'''

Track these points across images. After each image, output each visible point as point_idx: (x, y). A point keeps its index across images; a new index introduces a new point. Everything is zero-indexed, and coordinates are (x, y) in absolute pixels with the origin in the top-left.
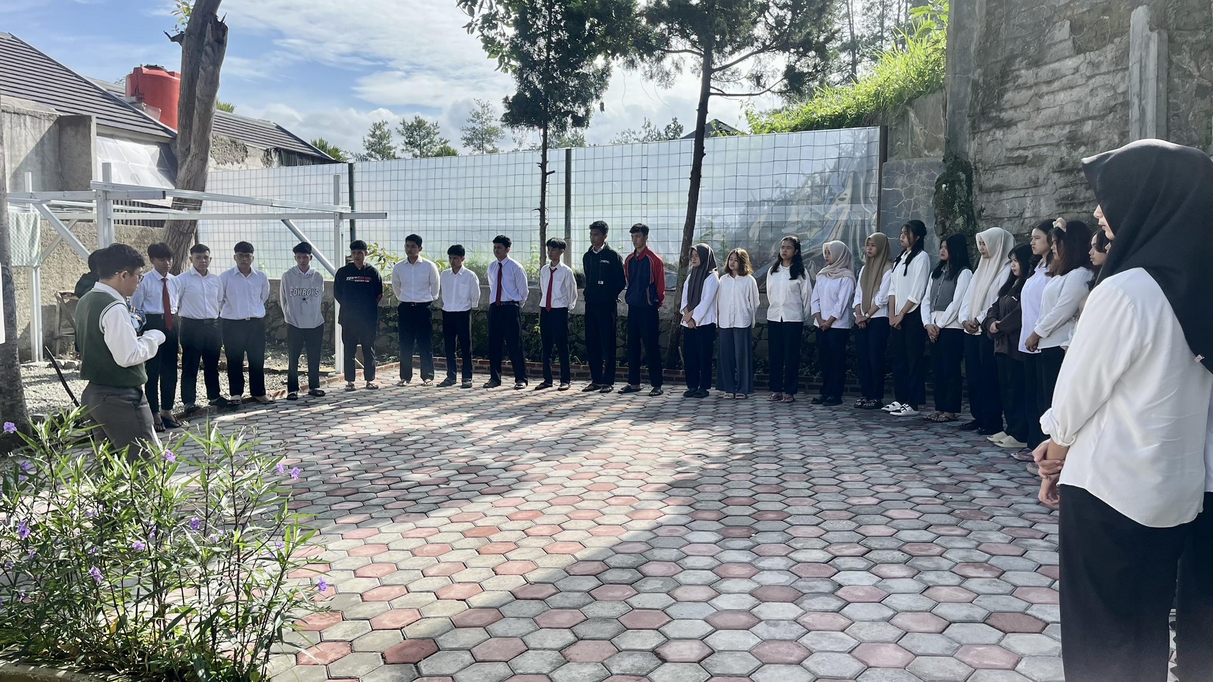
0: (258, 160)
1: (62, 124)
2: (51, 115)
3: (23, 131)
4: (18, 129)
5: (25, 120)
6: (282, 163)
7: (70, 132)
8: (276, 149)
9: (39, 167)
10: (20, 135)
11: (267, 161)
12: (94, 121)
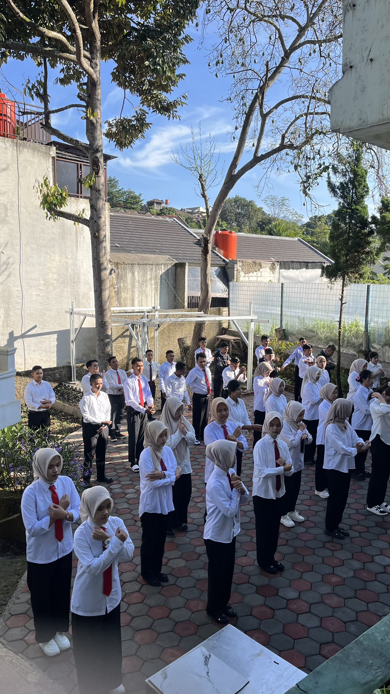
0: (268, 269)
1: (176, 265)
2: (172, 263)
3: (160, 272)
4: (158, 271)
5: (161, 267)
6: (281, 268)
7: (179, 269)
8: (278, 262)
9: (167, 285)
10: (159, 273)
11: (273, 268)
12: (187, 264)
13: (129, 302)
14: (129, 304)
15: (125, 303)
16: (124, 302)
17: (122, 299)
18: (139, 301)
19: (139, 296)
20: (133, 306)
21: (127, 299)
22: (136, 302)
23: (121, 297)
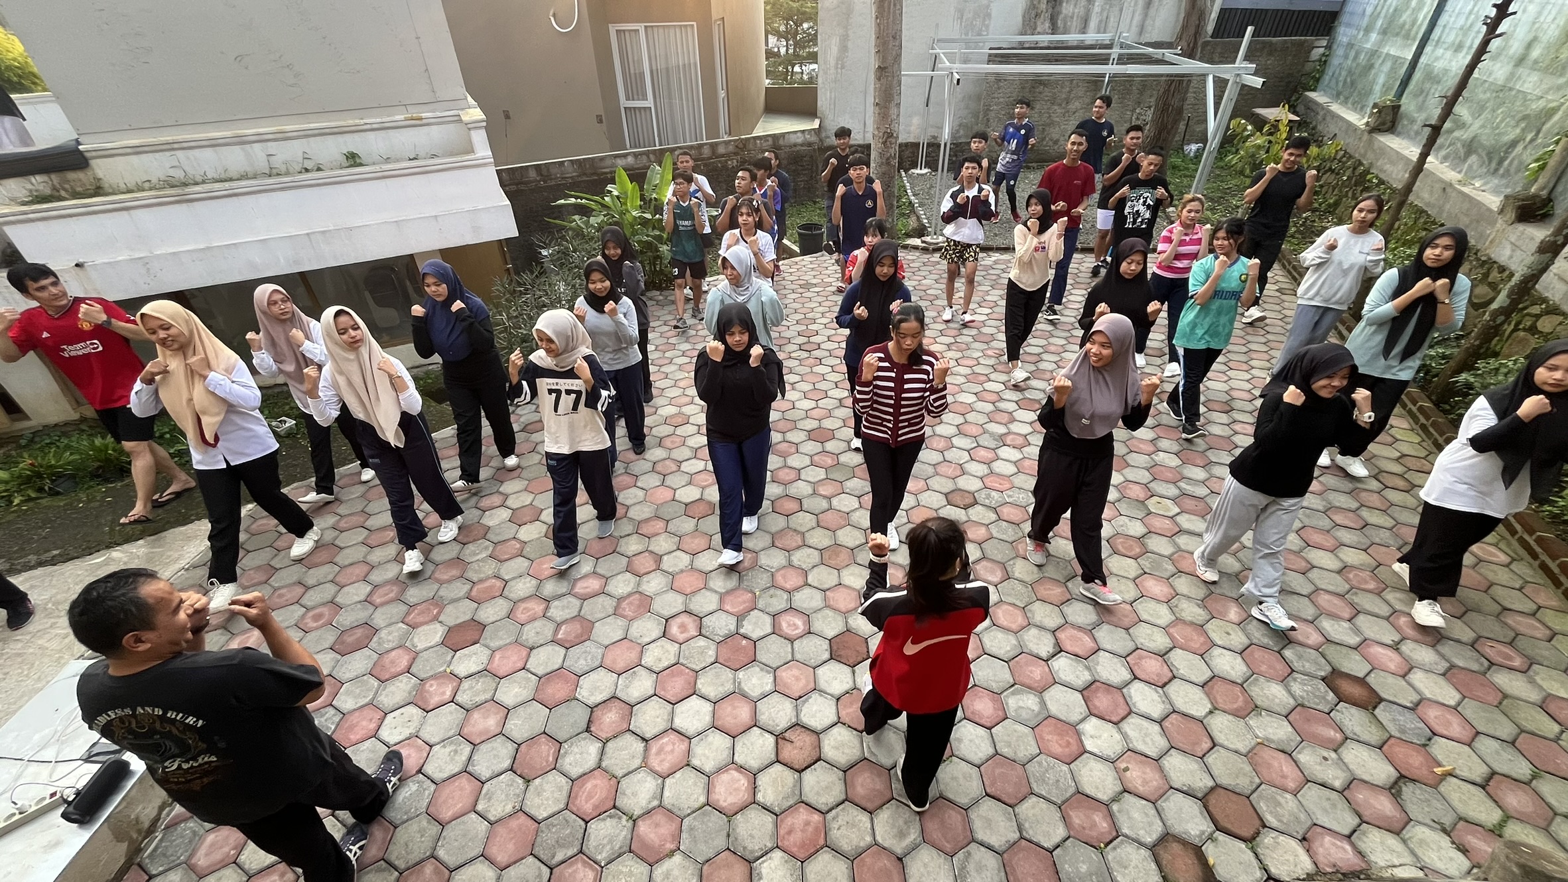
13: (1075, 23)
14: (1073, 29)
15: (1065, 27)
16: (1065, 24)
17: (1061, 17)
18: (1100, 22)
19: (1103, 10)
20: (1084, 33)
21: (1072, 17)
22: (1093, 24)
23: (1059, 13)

'''

→ **WORK TO COMPLETE**
Copy out every line above exactly as it stands, without the pictures.

→ **REPLY**
Track these points across images. After each image, output each visible point as point_idx: (x, y). A point keeps its index across images; a new index introduces a new point. Everything is zero-indexed, and coordinates are (x, y) in absolute pixels with the origin in the top-left.
0: (258, 160)
1: (62, 124)
2: (51, 115)
3: (23, 131)
4: (18, 129)
5: (25, 120)
6: (282, 163)
7: (70, 132)
8: (276, 149)
9: (39, 167)
10: (20, 135)
11: (267, 161)
12: (94, 121)
0: (268, 269)
1: (176, 265)
2: (172, 263)
3: (160, 272)
4: (158, 271)
5: (161, 267)
6: (281, 268)
7: (179, 269)
8: (278, 262)
9: (167, 285)
10: (159, 273)
11: (273, 268)
12: (187, 264)
13: (129, 302)
14: (129, 304)
15: (125, 303)
16: (124, 302)
17: (122, 299)
18: (139, 301)
19: (139, 296)
20: (133, 306)
21: (127, 299)
22: (136, 302)
23: (121, 297)
13: (1075, 23)
14: (1073, 29)
15: (1065, 27)
16: (1065, 24)
17: (1061, 17)
18: (1100, 22)
19: (1103, 10)
20: (1084, 33)
21: (1072, 17)
22: (1093, 24)
23: (1059, 13)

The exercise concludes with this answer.